Lysosomes are membrane-enclosed small spherical cytoplasmic organelles. Malfunctioning and abnormalities in lysosomes can cause a plethora of neurodegenerative diseases. Consequently, understanding the structural information on lysosomes down to a subnanometer level is essential. Recently, super-resolution imaging enables us to visualise dynamical processes in living cells down to subnanometer accuracy by breaking the diffraction limit. Herein, the advancement of various fluorescent nanoprobes that have been utilised in our lab recently for super-resolution imaging of lysosomal dynamics are presented. Dr Nandi will discuss the detail single molecule level photophysical of coinage metal nanoclusters for their potential use in the super-resolution imaging of lysosomes. He will also highlight the rational design of fluorescent superparamagnetic iron oxide nanoparticles (SPIONs) to enhance their photon budget as well as the magnetic resonance imaging contrast. The SPIONs were highly specific in staining and imaging the lysosomes of HeLa cells with high contrast.
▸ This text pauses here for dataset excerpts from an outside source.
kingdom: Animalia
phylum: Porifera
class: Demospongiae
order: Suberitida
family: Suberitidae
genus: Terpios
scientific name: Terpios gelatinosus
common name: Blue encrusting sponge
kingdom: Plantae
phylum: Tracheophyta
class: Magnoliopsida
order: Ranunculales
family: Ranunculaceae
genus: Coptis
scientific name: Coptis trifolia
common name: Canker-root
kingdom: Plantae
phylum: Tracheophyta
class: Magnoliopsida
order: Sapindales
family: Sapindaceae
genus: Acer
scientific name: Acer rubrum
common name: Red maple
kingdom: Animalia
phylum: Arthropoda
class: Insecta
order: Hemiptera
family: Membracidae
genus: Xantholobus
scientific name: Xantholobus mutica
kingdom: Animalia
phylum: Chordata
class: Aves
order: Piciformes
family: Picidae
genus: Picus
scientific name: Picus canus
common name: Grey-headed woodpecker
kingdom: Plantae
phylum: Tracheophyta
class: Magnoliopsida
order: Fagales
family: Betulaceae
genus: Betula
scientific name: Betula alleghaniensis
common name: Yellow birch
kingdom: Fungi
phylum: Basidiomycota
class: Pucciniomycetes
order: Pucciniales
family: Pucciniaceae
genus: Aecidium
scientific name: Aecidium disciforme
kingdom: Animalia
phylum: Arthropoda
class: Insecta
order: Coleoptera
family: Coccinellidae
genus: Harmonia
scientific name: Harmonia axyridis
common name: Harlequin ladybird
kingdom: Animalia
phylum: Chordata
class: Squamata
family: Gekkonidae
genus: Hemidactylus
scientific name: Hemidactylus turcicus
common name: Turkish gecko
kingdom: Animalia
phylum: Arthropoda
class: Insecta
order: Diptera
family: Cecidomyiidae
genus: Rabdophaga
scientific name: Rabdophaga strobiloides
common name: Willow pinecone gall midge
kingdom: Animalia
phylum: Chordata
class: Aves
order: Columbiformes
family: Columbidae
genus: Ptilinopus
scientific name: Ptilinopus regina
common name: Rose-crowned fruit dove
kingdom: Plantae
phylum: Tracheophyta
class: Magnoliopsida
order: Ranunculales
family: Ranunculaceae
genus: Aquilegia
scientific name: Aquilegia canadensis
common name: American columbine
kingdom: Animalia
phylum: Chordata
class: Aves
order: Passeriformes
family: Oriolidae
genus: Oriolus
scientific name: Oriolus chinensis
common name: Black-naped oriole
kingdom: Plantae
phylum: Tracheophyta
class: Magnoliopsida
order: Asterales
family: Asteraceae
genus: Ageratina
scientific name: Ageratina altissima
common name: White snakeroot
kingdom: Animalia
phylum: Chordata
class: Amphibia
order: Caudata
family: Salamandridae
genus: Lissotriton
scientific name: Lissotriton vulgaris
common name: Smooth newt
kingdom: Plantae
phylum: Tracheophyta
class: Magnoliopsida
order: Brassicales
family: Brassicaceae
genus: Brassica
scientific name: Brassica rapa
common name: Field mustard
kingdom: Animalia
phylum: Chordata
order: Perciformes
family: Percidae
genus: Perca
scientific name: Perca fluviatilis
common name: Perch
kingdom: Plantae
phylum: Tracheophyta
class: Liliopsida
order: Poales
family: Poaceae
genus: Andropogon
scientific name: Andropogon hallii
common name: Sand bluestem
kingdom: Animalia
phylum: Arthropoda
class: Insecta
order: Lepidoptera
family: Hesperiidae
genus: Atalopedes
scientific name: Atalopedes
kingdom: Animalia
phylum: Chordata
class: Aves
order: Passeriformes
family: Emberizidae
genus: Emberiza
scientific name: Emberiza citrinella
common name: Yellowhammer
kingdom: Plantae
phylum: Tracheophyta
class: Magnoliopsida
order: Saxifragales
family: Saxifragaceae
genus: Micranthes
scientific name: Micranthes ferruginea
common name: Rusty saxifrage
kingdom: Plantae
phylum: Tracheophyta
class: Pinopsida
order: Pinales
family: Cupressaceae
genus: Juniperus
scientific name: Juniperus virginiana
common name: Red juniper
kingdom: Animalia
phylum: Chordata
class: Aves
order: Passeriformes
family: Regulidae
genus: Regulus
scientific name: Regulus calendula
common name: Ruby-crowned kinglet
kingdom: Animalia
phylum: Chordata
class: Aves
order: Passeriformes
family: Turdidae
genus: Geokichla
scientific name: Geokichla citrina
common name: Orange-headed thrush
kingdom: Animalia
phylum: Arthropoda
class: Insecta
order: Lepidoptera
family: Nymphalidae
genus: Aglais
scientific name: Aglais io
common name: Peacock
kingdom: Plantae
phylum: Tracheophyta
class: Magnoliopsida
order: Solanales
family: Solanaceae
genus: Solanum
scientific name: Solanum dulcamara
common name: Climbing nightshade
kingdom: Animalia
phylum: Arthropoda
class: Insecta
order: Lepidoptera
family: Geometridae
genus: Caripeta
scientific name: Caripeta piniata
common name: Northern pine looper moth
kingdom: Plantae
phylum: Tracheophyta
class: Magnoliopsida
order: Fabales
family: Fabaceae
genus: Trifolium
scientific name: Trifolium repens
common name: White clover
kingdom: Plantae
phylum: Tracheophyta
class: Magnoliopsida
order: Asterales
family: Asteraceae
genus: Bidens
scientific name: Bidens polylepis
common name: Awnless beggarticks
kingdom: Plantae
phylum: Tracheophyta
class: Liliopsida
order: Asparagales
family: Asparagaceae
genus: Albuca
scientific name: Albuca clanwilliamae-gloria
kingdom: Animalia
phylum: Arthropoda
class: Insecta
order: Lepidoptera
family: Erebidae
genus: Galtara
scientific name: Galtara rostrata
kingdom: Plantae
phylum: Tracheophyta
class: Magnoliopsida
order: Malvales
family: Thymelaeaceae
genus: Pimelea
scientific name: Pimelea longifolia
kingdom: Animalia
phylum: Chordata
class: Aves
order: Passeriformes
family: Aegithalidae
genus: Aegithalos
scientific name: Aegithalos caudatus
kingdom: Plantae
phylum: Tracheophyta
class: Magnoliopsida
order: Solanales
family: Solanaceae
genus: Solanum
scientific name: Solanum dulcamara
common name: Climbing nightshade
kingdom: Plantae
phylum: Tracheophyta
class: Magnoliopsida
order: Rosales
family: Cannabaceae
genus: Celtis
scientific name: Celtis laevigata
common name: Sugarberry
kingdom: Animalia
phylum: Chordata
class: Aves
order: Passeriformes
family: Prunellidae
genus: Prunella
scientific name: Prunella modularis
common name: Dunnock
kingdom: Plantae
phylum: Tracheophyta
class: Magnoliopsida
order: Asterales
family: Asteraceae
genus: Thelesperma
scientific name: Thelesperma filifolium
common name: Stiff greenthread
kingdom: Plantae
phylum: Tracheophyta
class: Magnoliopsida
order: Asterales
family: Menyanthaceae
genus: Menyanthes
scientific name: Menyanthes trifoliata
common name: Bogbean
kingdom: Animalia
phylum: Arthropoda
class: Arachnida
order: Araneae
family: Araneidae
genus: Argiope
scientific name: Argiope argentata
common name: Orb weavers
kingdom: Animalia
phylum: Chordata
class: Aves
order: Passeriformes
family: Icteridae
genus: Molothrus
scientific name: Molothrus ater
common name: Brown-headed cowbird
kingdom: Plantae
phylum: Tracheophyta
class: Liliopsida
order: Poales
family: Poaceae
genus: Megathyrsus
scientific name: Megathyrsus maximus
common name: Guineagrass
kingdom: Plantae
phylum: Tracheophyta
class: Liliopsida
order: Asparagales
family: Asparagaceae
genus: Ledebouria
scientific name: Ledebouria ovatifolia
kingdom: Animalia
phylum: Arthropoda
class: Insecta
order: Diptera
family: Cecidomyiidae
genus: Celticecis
Dr Chayan Nandi, Indian Institute of Technology Mandi, India

Dr Chayan Nandi, Indian Institute of Technology Mandi, India

Dr Chayan Kanti Nandi, is a Professor at the Indian Institute of Technology Mandi (IIT Mandi). He completed his PhD in 2006 in physical chemistry at the Indian Institute of Technology Kanpur India. Professor Nandi was a post doctoral fellow in Geothe University Germany (2006-2009) and in Princeton University (2009-2010). He received the prestigious Alexander Von Humboldt (AvH) Fellowship during his stay in Germany. After completing his post doctoral fellowship, he joined IIT Mandi as an Assistant Professor in 2010. He has several awards in his name. He has been awarded the Chemical Research Society of India (CRSI) bronze medal in 2020 for his outstanding research in nanomaterials chemistry. His main research focus is to design new fluorescent nanomaterials such as carbon nanodots, metal nanoclusters, quantum dots, super paramagnetics iron oxide nanoparticles for their application in single molecule localization based super resolution microscopy.